__Materials provided__.

++++++++++++++++++++

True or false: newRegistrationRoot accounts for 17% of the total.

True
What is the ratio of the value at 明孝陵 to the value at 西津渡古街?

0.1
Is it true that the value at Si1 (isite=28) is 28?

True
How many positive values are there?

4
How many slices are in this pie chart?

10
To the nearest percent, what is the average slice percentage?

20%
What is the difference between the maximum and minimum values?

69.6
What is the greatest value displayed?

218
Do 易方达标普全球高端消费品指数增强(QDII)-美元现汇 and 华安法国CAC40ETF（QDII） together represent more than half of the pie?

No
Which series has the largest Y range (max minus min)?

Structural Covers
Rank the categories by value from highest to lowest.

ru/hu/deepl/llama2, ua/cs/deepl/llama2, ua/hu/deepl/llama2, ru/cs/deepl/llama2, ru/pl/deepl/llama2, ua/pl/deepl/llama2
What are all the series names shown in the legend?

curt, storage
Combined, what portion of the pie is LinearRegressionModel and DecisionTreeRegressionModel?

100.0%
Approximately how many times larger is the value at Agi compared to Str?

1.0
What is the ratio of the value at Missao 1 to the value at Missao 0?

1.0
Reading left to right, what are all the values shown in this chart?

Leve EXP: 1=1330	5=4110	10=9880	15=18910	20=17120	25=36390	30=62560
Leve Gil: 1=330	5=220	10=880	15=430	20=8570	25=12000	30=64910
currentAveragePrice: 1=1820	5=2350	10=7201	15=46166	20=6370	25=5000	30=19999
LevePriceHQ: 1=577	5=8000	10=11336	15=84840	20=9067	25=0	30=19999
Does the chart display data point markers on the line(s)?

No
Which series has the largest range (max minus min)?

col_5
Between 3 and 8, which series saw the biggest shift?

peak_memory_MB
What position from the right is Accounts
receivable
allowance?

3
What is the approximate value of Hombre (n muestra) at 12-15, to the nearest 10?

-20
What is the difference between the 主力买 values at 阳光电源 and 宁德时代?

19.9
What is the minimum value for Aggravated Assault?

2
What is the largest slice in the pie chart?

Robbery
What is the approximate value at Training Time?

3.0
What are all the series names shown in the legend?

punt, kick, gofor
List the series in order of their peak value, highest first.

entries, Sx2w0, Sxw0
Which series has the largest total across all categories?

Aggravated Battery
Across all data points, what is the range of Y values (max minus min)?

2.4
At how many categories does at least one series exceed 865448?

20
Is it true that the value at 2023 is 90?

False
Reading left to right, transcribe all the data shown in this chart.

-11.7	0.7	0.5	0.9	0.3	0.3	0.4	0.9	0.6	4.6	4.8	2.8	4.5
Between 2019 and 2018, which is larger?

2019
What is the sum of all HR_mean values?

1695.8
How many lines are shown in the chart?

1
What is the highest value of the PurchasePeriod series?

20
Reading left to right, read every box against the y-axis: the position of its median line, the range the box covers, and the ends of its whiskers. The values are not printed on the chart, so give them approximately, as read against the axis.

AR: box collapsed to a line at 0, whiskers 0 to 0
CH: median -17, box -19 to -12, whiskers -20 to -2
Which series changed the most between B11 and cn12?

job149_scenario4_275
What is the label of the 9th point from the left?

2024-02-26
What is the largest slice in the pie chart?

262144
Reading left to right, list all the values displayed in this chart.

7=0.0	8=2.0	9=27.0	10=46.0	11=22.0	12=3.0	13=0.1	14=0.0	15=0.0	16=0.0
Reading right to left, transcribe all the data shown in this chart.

++++++++++++++++++++

__Your objective__. Copy all of the lines above word for word, keeping every symbol, space, and line break.

__Exercise response__.
True or false: newRegistrationRoot accounts for 17% of the total.

True
What is the ratio of the value at 明孝陵 to the value at 西津渡古街?

0.1
Is it true that the value at Si1 (isite=28) is 28?

True
How many positive values are there?

4
How many slices are in this pie chart?

10
To the nearest percent, what is the average slice percentage?

20%
What is the difference between the maximum and minimum values?

69.6
What is the greatest value displayed?

218
Do 易方达标普全球高端消费品指数增强(QDII)-美元现汇 and 华安法国CAC40ETF（QDII） together represent more than half of the pie?

No
Which series has the largest Y range (max minus min)?

Structural Covers
Rank the categories by value from highest to lowest.

ru/hu/deepl/llama2, ua/cs/deepl/llama2, ua/hu/deepl/llama2, ru/cs/deepl/llama2, ru/pl/deepl/llama2, ua/pl/deepl/llama2
What are all the series names shown in the legend?

curt, storage
Combined, what portion of the pie is LinearRegressionModel and DecisionTreeRegressionModel?

100.0%
Approximately how many times larger is the value at Agi compared to Str?

1.0
What is the ratio of the value at Missao 1 to the value at Missao 0?

1.0
Reading left to right, what are all the values shown in this chart?

Leve EXP: 1=1330	5=4110	10=9880	15=18910	20=17120	25=36390	30=62560
Leve Gil: 1=330	5=220	10=880	15=430	20=8570	25=12000	30=64910
currentAveragePrice: 1=1820	5=2350	10=7201	15=46166	20=6370	25=5000	30=19999
LevePriceHQ: 1=577	5=8000	10=11336	15=84840	20=9067	25=0	30=19999
Does the chart display data point markers on the line(s)?

No
Which series has the largest range (max minus min)?

col_5
Between 3 and 8, which series saw the biggest shift?

peak_memory_MB
What position from the right is Accounts
receivable
allowance?

3
What is the approximate value of Hombre (n muestra) at 12-15, to the nearest 10?

-20
What is the difference between the 主力买 values at 阳光电源 and 宁德时代?

19.9
What is the minimum value for Aggravated Assault?

2
What is the largest slice in the pie chart?

Robbery
What is the approximate value at Training Time?

3.0
What are all the series names shown in the legend?

punt, kick, gofor
List the series in order of their peak value, highest first.

entries, Sx2w0, Sxw0
Which series has the largest total across all categories?

Aggravated Battery
Across all data points, what is the range of Y values (max minus min)?

2.4
At how many categories does at least one series exceed 865448?

20
Is it true that the value at 2023 is 90?

False
Reading left to right, transcribe all the data shown in this chart.

-11.7	0.7	0.5	0.9	0.3	0.3	0.4	0.9	0.6	4.6	4.8	2.8	4.5
Between 2019 and 2018, which is larger?

2019
What is the sum of all HR_mean values?

1695.8
How many lines are shown in the chart?

1
What is the highest value of the PurchasePeriod series?

20
Reading left to right, read every box against the y-axis: the position of its median line, the range the box covers, and the ends of its whiskers. The values are not printed on the chart, so give them approximately, as read against the axis.

AR: box collapsed to a line at 0, whiskers 0 to 0
CH: median -17, box -19 to -12, whiskers -20 to -2
Which series changed the most between B11 and cn12?

job149_scenario4_275
What is the label of the 9th point from the left?

2024-02-26
What is the largest slice in the pie chart?

262144
Reading left to right, list all the values displayed in this chart.

7=0.0	8=2.0	9=27.0	10=46.0	11=22.0	12=3.0	13=0.1	14=0.0	15=0.0	16=0.0
Reading right to left, transcribe all the data shown in this chart.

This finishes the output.